Nel libro Mina, la voce narrante, si rivolge a suo padre, dopo che lui muore di colpo di infarto nel paesino del sud Italia in cui vive con Aisha, l’altra figlia, la moglie Berta e la suocera. Anechoum non usa mai la parola Calabria, ma a un certo punto, mentre a lei e sua sorella viene chiesto il pizzo, lo stesso uomo a cui consegnano la busta coi soldi suggerisce alle due di iniziare a fare «paninu cu satizzu», un piatto tipico della zona di Reggio Calabria, dove l’autrice è nata.

LA RICERCA DELL’IDENTITÀ che guida questo romanzo è plurima, perché prima di tutto Mina cerca di capire chi fosse suo padre, nato nel sud del Marocco e arrivato in Europa in un modo e in un tempo di cui la sua famiglia non conosce i dettagli.
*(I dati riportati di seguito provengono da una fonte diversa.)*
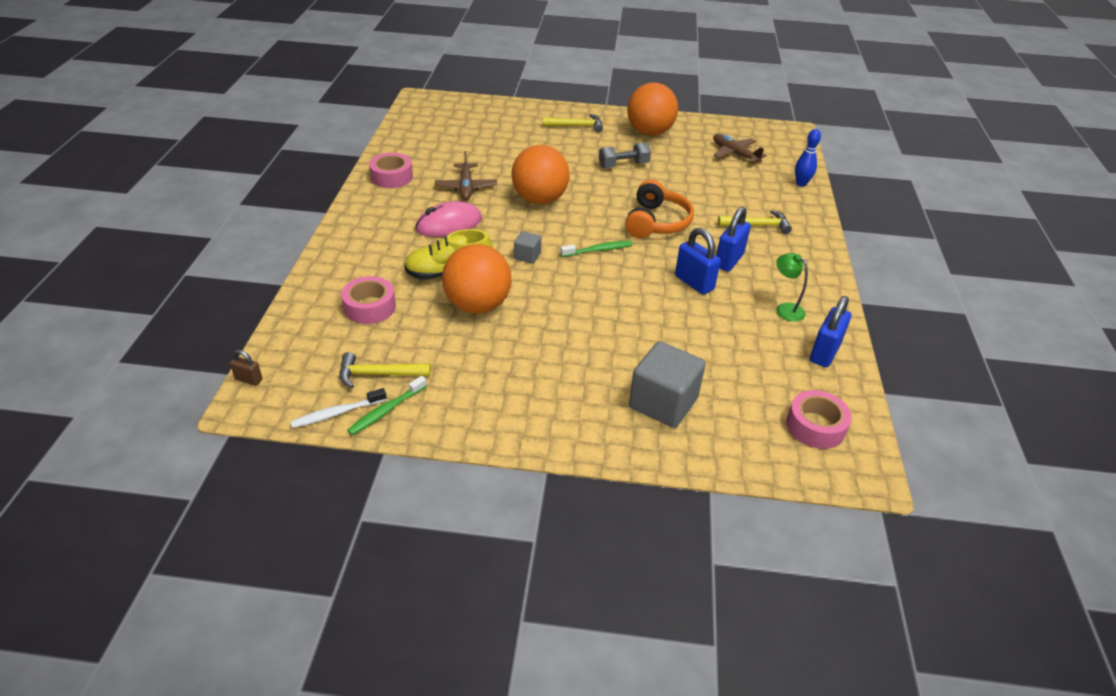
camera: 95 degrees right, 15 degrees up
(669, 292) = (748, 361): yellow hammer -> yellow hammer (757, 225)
Del resto tutte le storie che Omar ha raccontato alle sue figlie si situano in quello spazio fra la leggenda e la realtà, dove in misura più o meno varia stanno tutti i ricordi. Nel libro, diviso in quattro parti, Mina racconta anche la presunta infanzia e giovinezza di Omar, le mani di sua nonna «jidda» che lei non ha mai visto e che desidera descrivere due volte, il rapporto con il fratello minore Idris, la gravidanza della sorella Zahra. Poi, c’è la ricerca identitaria, la fuga da se stessa che l’ha condotta ad andarsene da casa per trasferirsi a Londra, dove diventa l’assistente del manager in un negozio di una catena alimentare e dove, soprattutto, vive immersa in una relazione di sudditanza con Liz, una ragazza britannica, bella, magra, convinta di detenere la verità sul femminismo, sulla giustizia razziale, economica, ecologica…

ANECHOUM nel raccontare il ritorno a casa per il funerale del padre, che avverrà vario tempo dopo la sua morte, attraverso l’intreccio di storie e figure memorabili come la nonna materna, non solo mette in evidenza l’idiozia di Liz nelle cui sfaccettature si può leggere la menzogna dell’Europa benpensante, ma mostra che essere adeguati alla tragedia altrui è quasi impossibile. Rispetto al privilegio che Mina incarna in confronto a Mahdi, arrivato profugo sulle coste italiane, Anechoum confessa che «la vergogna che sentivo era giusta».

La ricerca di sé, di un futuro migliore, la fuga da un passato che non può essere riparato: «un’adolescente spezzata non si aggiusta mai» è un’illusione in cui possono incappare tutti gli esseri umani, almeno quelli in cui alberga una pulsione insaziabile di diventare o di avere, perché non riescono a essere. Anch’essa, però, è influenzata dal luogo in cui si nasce, dalla classe sociale a cui si appartiene, dal colore della pelle. Per questo, per alcune e alcuni, trovare se stessi e sopravvivere sono due azioni che coincidono, solo che per riuscire nella seconda bisogna partire e abbandonare ciò che si è, con l’inevitabile conseguenza che «gli appartenenti a una minoranza non hanno il lusso di essere se stessi: quando si confrontano con il potere incarnano la loro diversità».

C’è però una forma di livella, direbbe Totò, nella stratificazione di ingiustizie e dolori insanabili che narra Anechoum con notevole grazia: si tratta della possibilità di amare ed essere amati, che in questo romanzo emerge non come una banalità bensì in quanto consapevolezza spirituale.